Living with an eating disorder has been the only life she has known, especially for the past four years. Ignorance about eating disorders was so abundant that she had been branded a liar, an addict, a filthy abomination not fit for the common crowd. She tried on the role of bitch and wore that clothing for months.
They said she used her anorexia to manipulate others. Above all, they said, she was attention-seeking, flaunting her thinness, wearing her illness like a badge. It was a badge that made others uncomfortable because they saw a tiny bit of themselves in her. They could not tolerate that ache in their hearts that she represented. They despised that symbol, crushed it, rejected and denied it.
Hey, folks, I am coming back. If you choose to despise me, let my mere presence haunt you.
People say that in February 1983, Karen Carpenter’s death changed the world. What people forget is that she changed the world while she was alive, through her music, through her celebration and love. Anyone can do this and you don’t have to pass a BMI test to qualify.
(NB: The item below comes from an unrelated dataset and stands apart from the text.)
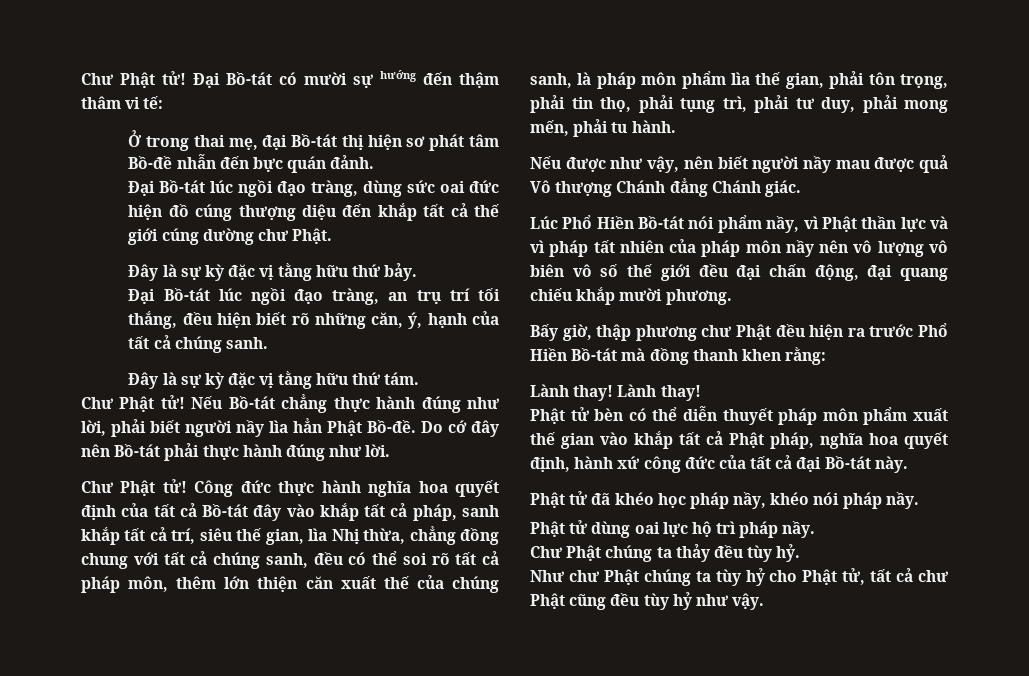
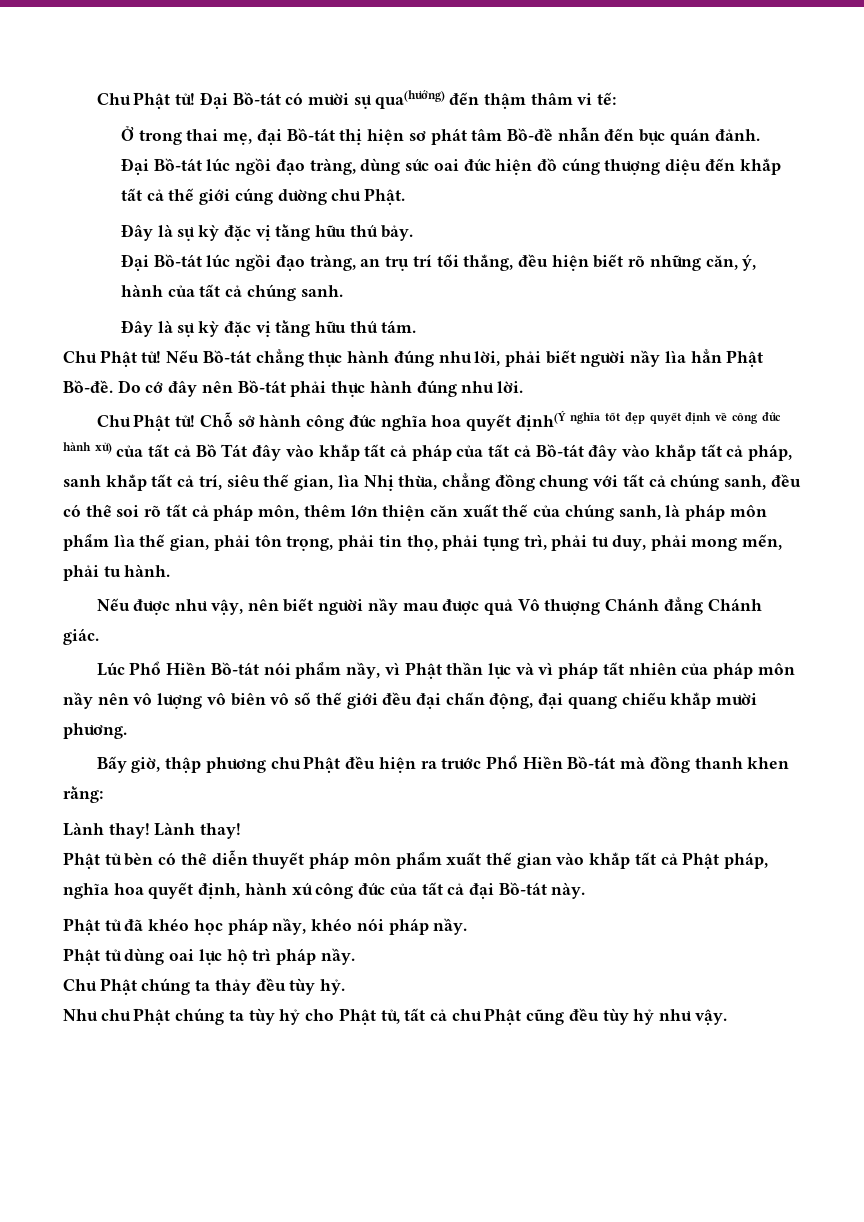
[380,70,417,82] hướng -> [374,90,445,109] qua(hướng)
[427,313,467,328] hạnh -> [121,284,164,297] hành
[194,480,500,497] [81,505,116,520] Công đức thực hành nghĩa hoa quyết định -> [199,410,781,431] [63,442,452,461] Chỗ sở hành công đức nghĩa hoa quyết định(Ý nghĩa tốt đẹp quyết định về công đức hành xử) của tất cả Bồ Tát đây vào khắp tất cả pháp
I can and will change the world, and I don’t have to die to do it. I don’t have to be infamous and cause a stir and a huge nuisance to get noticed. Karen Carpenter did not die for anyone’s sins. She died because her body gave out. It is not the 20th Century anymore and I never was a famous singer and never got noticed.
But I am a writer. Most trained writers desire to be noticed. Writing is catharsis and publishing is empowerment. It is not the kind of power that means control over others but a feeling of self-worth and inner strength. Yes, we can.Attention-seeking is not the horrible sin folks think it is. It means making a statement and being heard. It is a myth that people with anorexia starve for attention. All we want is the same thing everyone else wants: to be loved and wanted and cared for. We do what we do because it is the only way we know. We do this to survive. To turn our backs on life so that we can live. Most of us gave up on having our voices heard long ago.
Sure, you hear me screaming here in my blog. You have sat and watched me for years. Maybe you have come here and read my rants and shaken your head and said, “She will never learn.” Or perhaps you have come here periodically to see if I was finally getting “help,” and then, seeing that I had taken the path toward death yet one more time, you had Xed out my blog, shut down your computer, and gone and watched the soaps and tried to forget about me. But maybe once or twice you freaked and got a little paranoid over my words. You called the cops on me. Hate to inform you, but the cops have a lot of respect for me now. They do not have the time for paranoid people who call them all upset over something they read on the Internet.
Like I said, I am coming back. It is my presence, not my absence, that will blow your mind.
Sometime late today at the seminar at Chipmunkapublishing I had the gem of the idea I needed. We had been discussing marketing all day. Not just marketing of our books, but spreading the word: freedom, justice, empowerment, love. I do seek attention. I have always loved reading aloud to others. I was always a ham. And this is not a bad thing. Being a ham is how you get the message across. Be daring. Take a risk. Cross the ocean. I am the bravest person I know.
I am here against all odds in every sense of the term. It is an amazing story that needs to be told. I vowed that I would begin to write that story tonight, and I am, right here, right now.